_任务 A_
请逐字重抄下列条目：从含有"phylum: Chordata"的那一行开始，一直抄到条目结尾，首尾两行都要包括。答案中不要写图片。

_网页摘录_
· · · · ·
单调队列和单调栈的本质思想都是通过问题或者问题结果的单调性来找出极值性的答案。

【Poj 2559】Largest Rectangle in a Histogram

Description

A histogram is a polygon composed of a sequence of rectangles aligned at a common base line. The rectangles have equal widths but may have different heights. For example, the figure on the left shows the histogram that consists of rectangles with the heights 2, 1, 4, 5, 1, 3, 3, measured in units where 1 is the width of the rectangles:

Usually, histograms are used to represent discrete distributions, e.g., the frequencies of characters in texts. Note that the order of the rectangles, i.e., their heights, is important. Calculate the area of the largest rectangle in a histogram that is aligned at the common base line, too. The figure on the right shows the largest aligned rectangle for the depicted histogram.

Input

The input contains several test cases. Each test case describes a histogram and starts with an integer n, denoting the number of rectangles it is composed of. You may assume that 1<=n<=100000. Then follow n integers h₁,...,h_n, where 0<=h_i<=1000000000. These numbers denote the heights of the rectangles of the histogram in left-to-right order. The width of each rectangle is 1. A zero follows the input for the last test case.

Output

For each test case output on a single line the area of the largest rectangle in the specified histogram. Remember that this rectangle must be aligned at the common base line.

Sample Input

7 2 1 4 5 1 3 3
4 1000 1000 1000 1000
0

Sample Output

8
4000

【Solution】

维护一个单调的队列，通过单调性的判断和维护来处理出每一个点的左右扩展的极值长度。
· · · · ·
(来自某个数据集的记录)
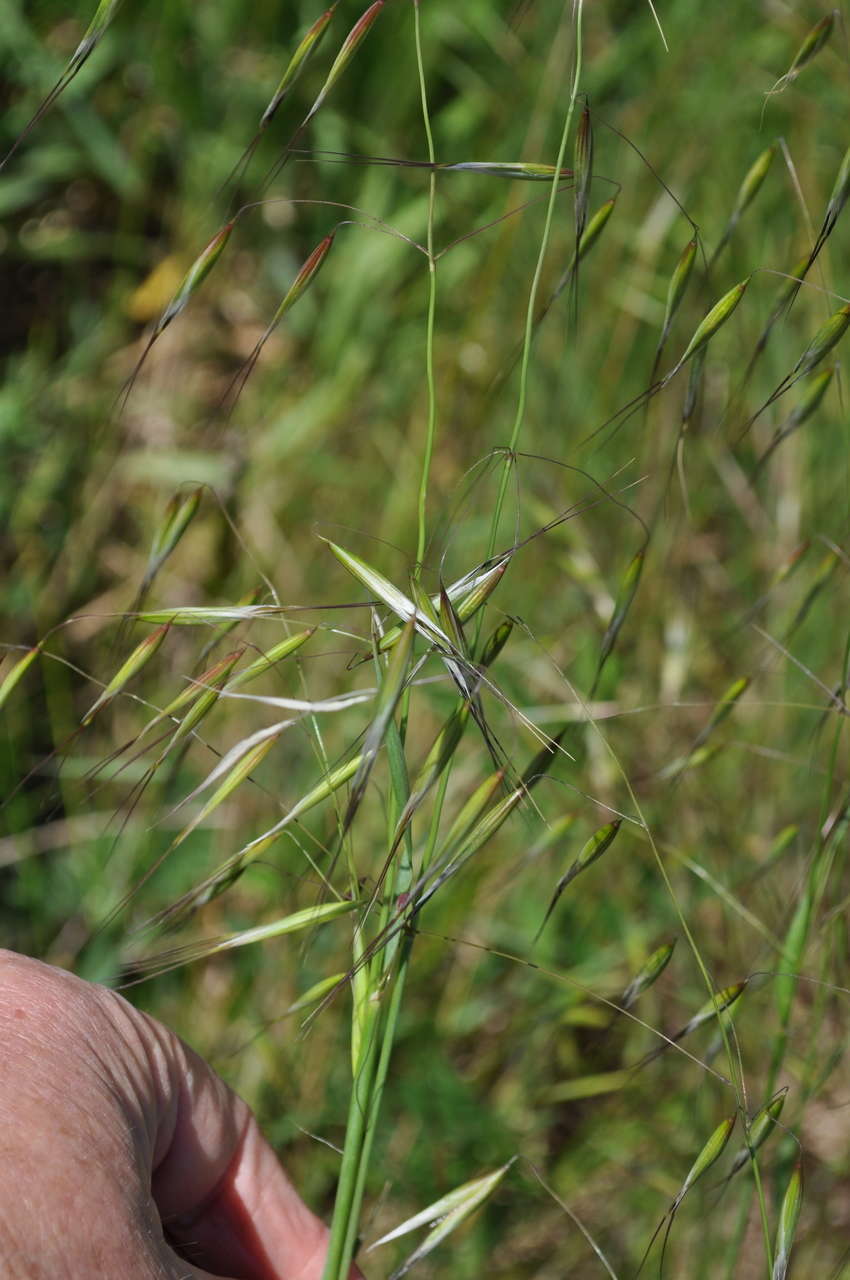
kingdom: Plantae
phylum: Tracheophyta
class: Liliopsida
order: Poales
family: Poaceae
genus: Avena
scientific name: Avena fatua
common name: Wild oat
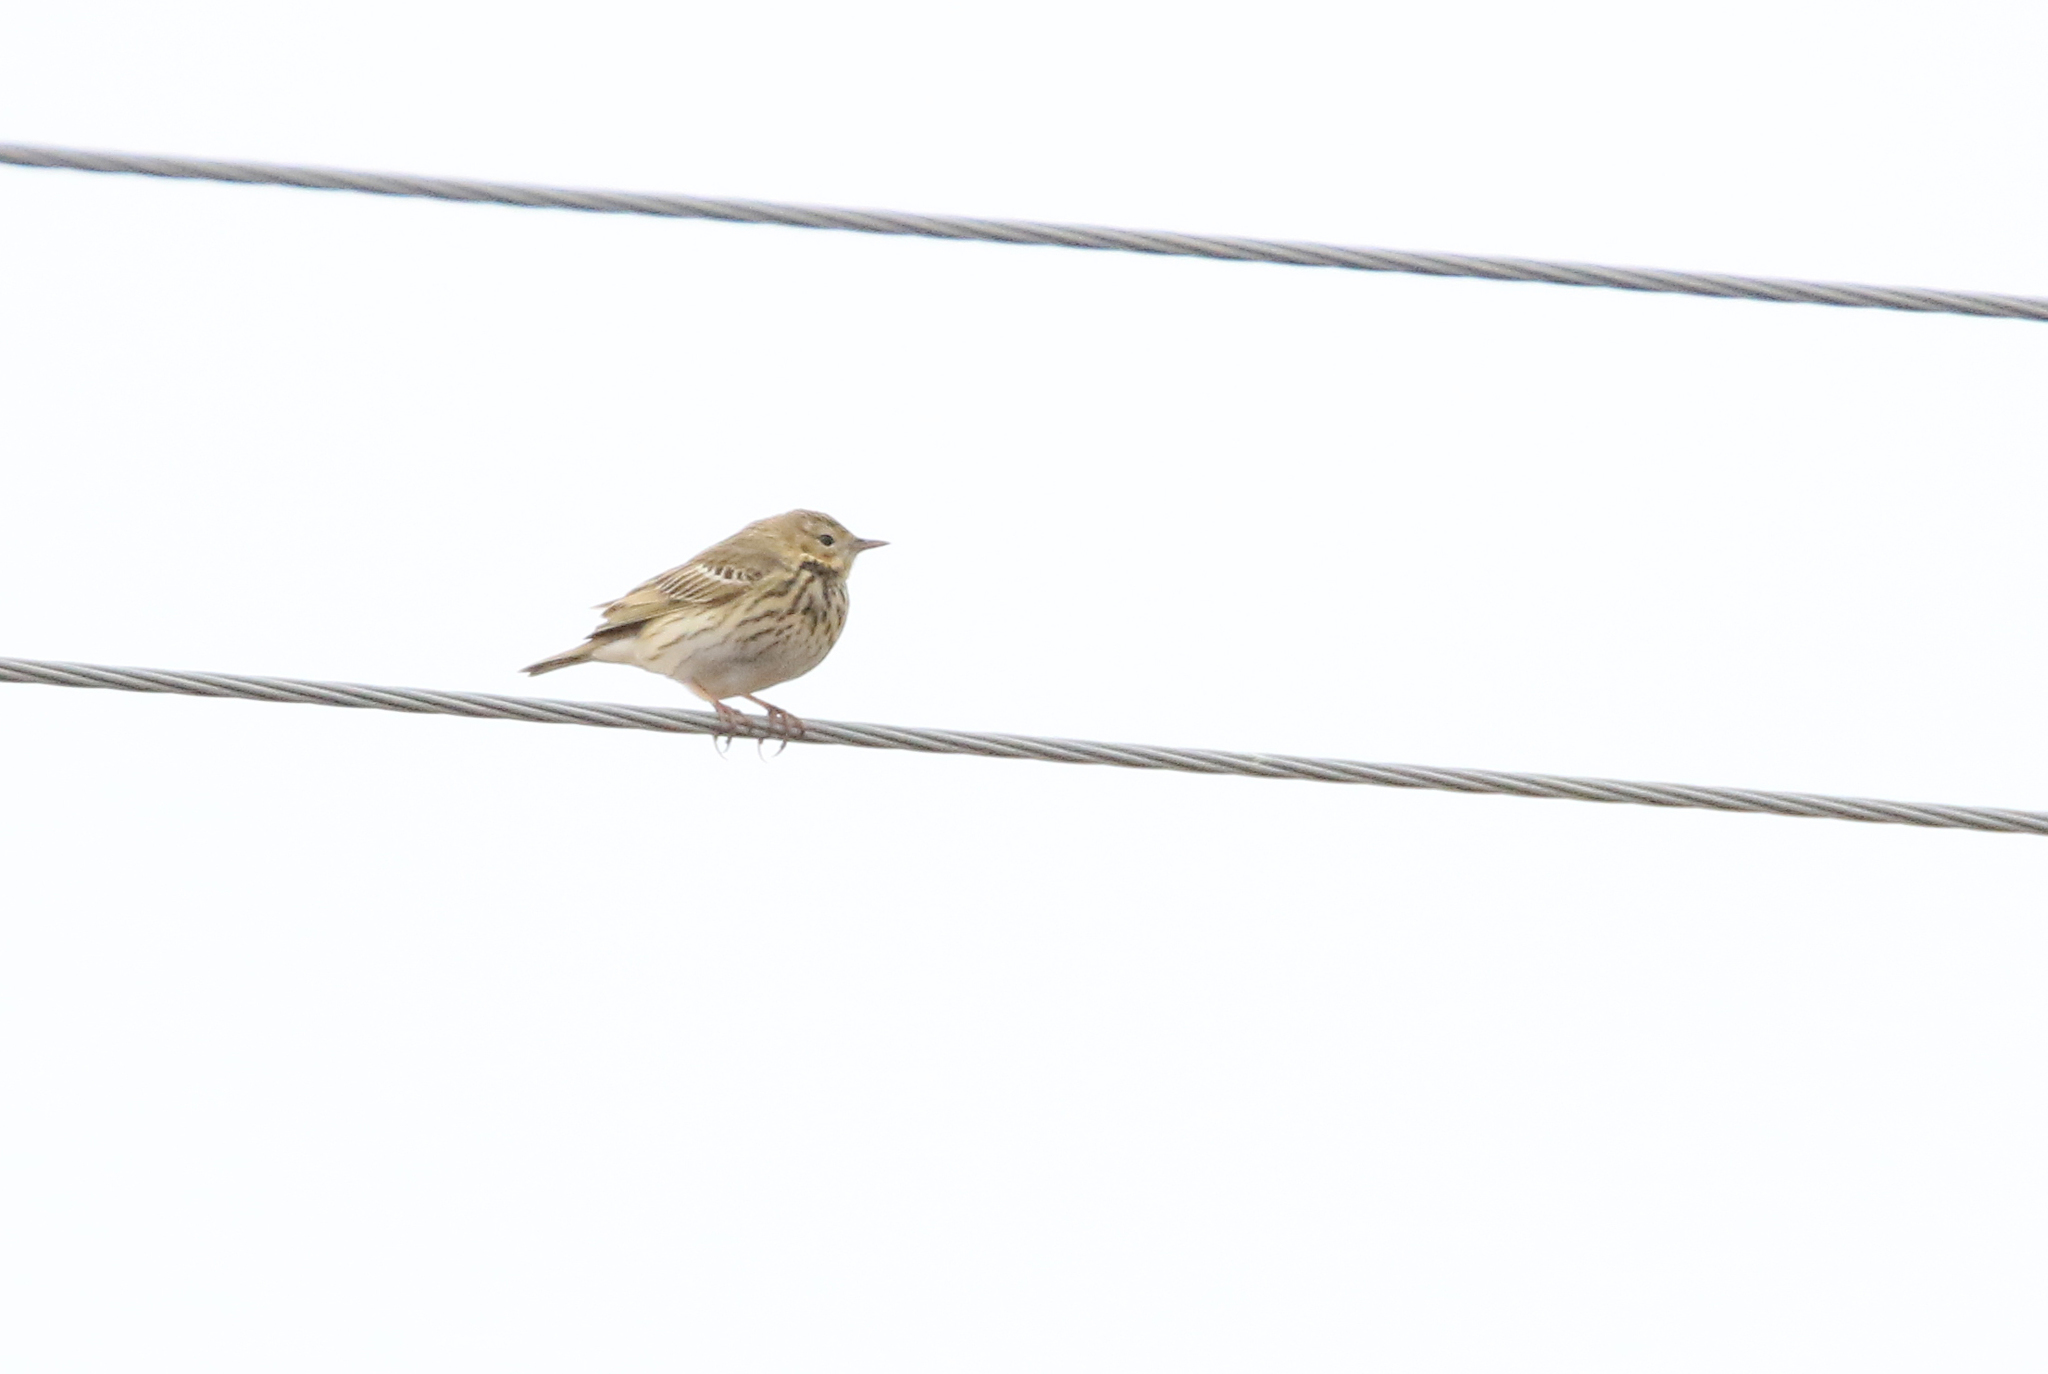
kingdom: Animalia
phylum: Chordata
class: Aves
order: Passeriformes
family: Motacillidae
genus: Anthus
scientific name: Anthus trivialis
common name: Tree pipit
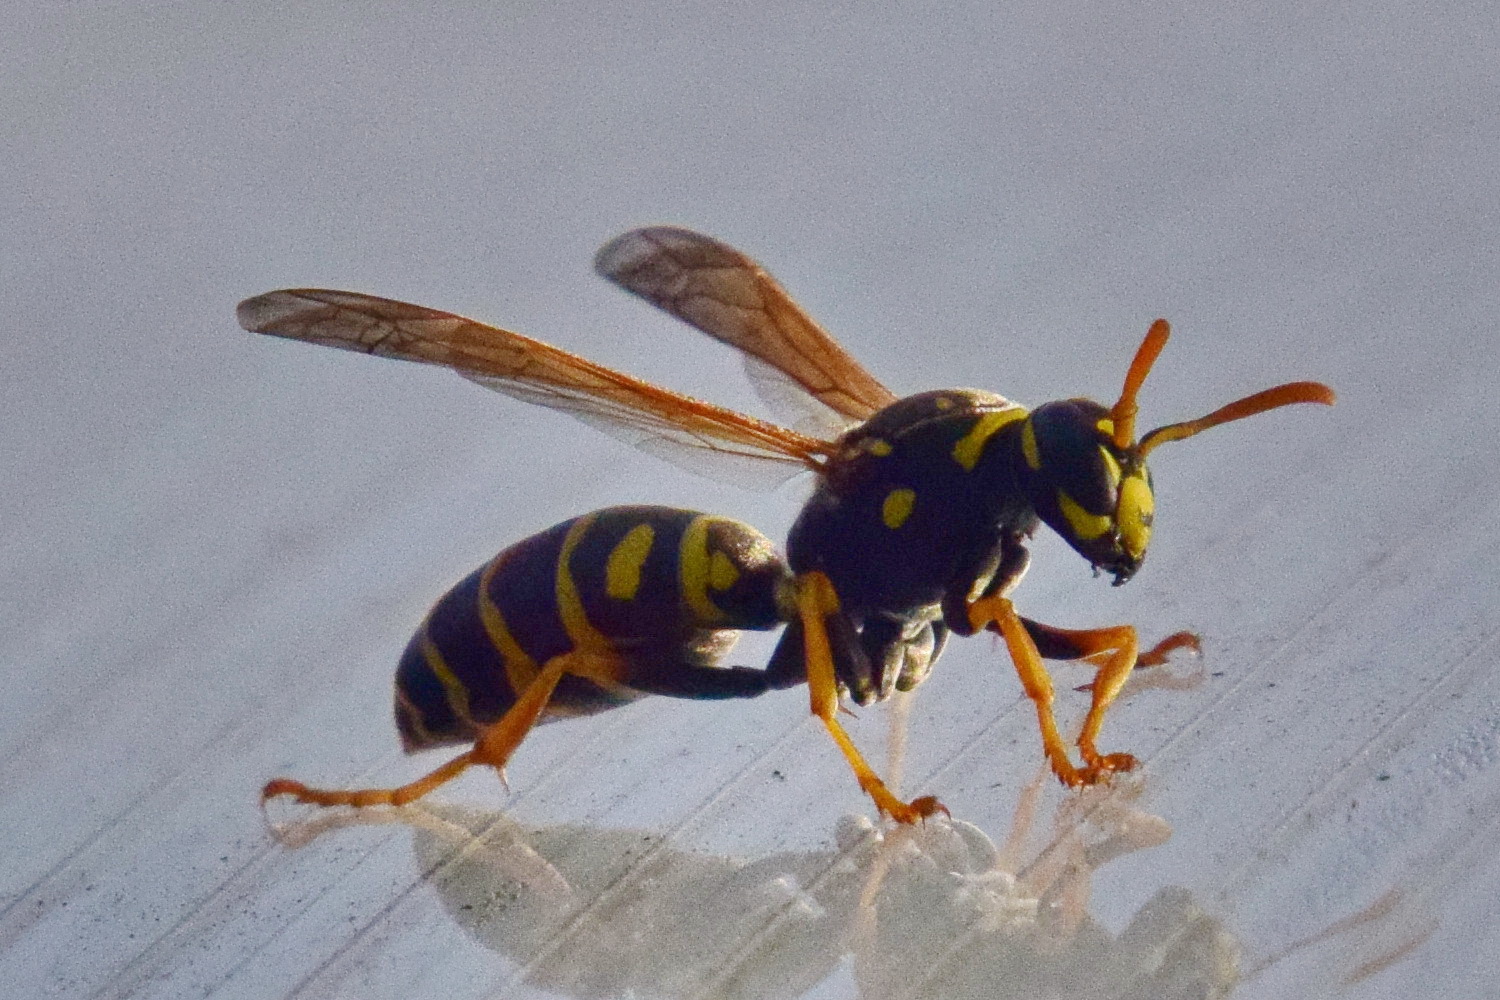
· · · · ·
_任务 B_
根据网页摘录中直方图最大矩形这道题的说明，输入在什么情况下结束？

_参考答案 A_
phylum: Chordata
class: Aves
order: Passeriformes
family: Motacillidae
genus: Anthus
scientific name: Anthus trivialis
common name: Tree pipit

_参考答案 B_
最后一个测试用例之后跟着一个 0，表示输入结束。